*Problem statement*
Please reproduce the passage on transforming variables between "We often transform" and "simplifies this process.", inclusive.

*Document segment*
# Transforming Variables

We often transform and combine existing variables to obtain new variables. We'll see how to do this in Pandas, where "vectorization" greatly simplifies this process.

Our examples concern a data set consisting of residential properties in Ames, Iowa from 2006 to 2010. For more information about the variables in this data set, please refer to the [data documentation](https://jse.amstat.org/v19n3/decock/DataDocumentation.txt). (Note: some of the data sets we will encounter, like this one, have become pretty famous examples in data science.)

The data set is stored in a tab-separated values file, rather than a CSV. We can still use `read_csv`, but we need to specify the delimiter (tab rather than comma) with `sep=\t`.

In [None]:
import pandas as pd

In [None]:
df_ames = pd.read_csv("https://raw.githubusercontent.com/kevindavisross/data301/main/data/AmesHousing.txt", sep="\t")

Plain-text document sources:
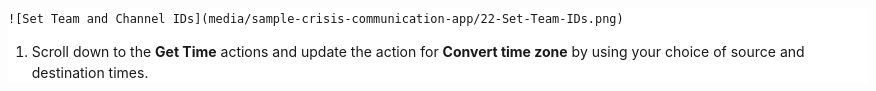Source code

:     ![Set Team and Channel IDs](media/sample-crisis-communication-app/22-Set-Team-IDs.png)

1. Scroll down to the **Get Time** actions and update the action for **Convert time zone** by using your choice of source and destination times.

*Exercise solution*
We often transform and combine existing variables to obtain new variables. We'll see how to do this in Pandas, where "vectorization" greatly simplifies this process.